The rub is, I don’t know when I will use these ideas. I am no longer preaching every week, and in fact the urgency of thesis-writing means I won’t do so for months. It will take a particular context for the idea to come back into the foreground. So for this post, I crafted a list of possible contexts:

  • Balinese floral offerings are a thing of beauty. When we see and appreciate God’s work in creation, and the human capacity to also create a thing of beauty, we are called to worship. That could fit in a preaching context of praise, spiritual pathways, or our role as co-creators with God.
  • Hindus, my Indian friend tells me, make these offerings out of a motive of fear. They believe if they don’t make offerings to placate the spirits, their day, their life, won’t go right. Some of us Christians can feel that way about daily devotions, but is it fear that drives us, or love? Wondering about that could work in a sermon about grace, about motivations, even about the Exodus (where God first delivered the Hebrews, then taught them how to live his way).
  • A third tack could come from the mess the street offerings make as they get trodden underfoot by passers-by. Each time I saw one, I was reminded of my own ‘depravity’, and the emotional rubbish I pick up daily. And I was heartened by the good news of restoration Christ brings to a broken life.
  • A more obvious illustration is our own offerings to God – money, gifts or time. The Balinese include in their offerings pieces of their daily life – fruit, cookies, even cigarettes. How do we as Christians offer our daily human experiences to God? That’s a theme for many preaching occasions.

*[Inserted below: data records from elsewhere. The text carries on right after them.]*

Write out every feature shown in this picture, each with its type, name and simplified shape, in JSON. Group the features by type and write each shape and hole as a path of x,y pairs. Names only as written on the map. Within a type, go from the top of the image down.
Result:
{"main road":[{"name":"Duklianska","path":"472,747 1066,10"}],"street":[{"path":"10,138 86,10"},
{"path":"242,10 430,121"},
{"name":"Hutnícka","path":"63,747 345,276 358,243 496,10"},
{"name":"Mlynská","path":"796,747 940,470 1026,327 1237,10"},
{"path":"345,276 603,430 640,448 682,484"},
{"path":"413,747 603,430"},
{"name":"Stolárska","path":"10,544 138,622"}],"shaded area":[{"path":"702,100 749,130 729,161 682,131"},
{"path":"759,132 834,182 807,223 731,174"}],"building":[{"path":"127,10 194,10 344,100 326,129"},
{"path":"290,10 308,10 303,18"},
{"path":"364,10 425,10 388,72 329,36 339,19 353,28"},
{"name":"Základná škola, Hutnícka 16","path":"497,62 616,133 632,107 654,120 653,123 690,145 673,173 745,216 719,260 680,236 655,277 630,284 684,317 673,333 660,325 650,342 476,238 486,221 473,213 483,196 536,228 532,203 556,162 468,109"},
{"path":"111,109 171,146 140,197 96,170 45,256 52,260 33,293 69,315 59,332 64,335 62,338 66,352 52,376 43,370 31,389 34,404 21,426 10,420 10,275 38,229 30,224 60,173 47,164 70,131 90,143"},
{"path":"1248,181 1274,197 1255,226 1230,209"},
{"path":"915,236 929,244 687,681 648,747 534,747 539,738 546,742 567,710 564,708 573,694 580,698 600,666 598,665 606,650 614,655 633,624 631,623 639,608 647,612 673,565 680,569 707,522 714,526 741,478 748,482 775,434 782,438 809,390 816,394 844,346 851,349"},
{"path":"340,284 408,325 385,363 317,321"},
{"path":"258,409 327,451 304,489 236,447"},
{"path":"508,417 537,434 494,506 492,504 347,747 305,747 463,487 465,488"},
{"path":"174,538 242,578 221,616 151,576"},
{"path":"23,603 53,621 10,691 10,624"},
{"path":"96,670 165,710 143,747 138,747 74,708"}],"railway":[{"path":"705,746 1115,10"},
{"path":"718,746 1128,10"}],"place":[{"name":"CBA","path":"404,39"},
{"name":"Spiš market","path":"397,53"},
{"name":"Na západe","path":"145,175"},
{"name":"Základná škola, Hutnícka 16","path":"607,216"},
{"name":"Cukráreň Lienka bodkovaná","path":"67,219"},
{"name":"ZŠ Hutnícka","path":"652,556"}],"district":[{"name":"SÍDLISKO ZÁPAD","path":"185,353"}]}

  • Fifthly, hospitality came to mind as I made one of these baskets myself, as part of a special dinner. I was ambivalent about participating, but I felt led to a spirit of grace; I wasn’t expected to offer it to any statue. And it made me wonder what it feels like when visitors to church are invited to participate in communion or some other ritual of our worship. Missional questions abound.

So in a far country, away from my normal spiritual disciplines, I had conversations with God every day. And I just know I’ll get to use that evocative image some time!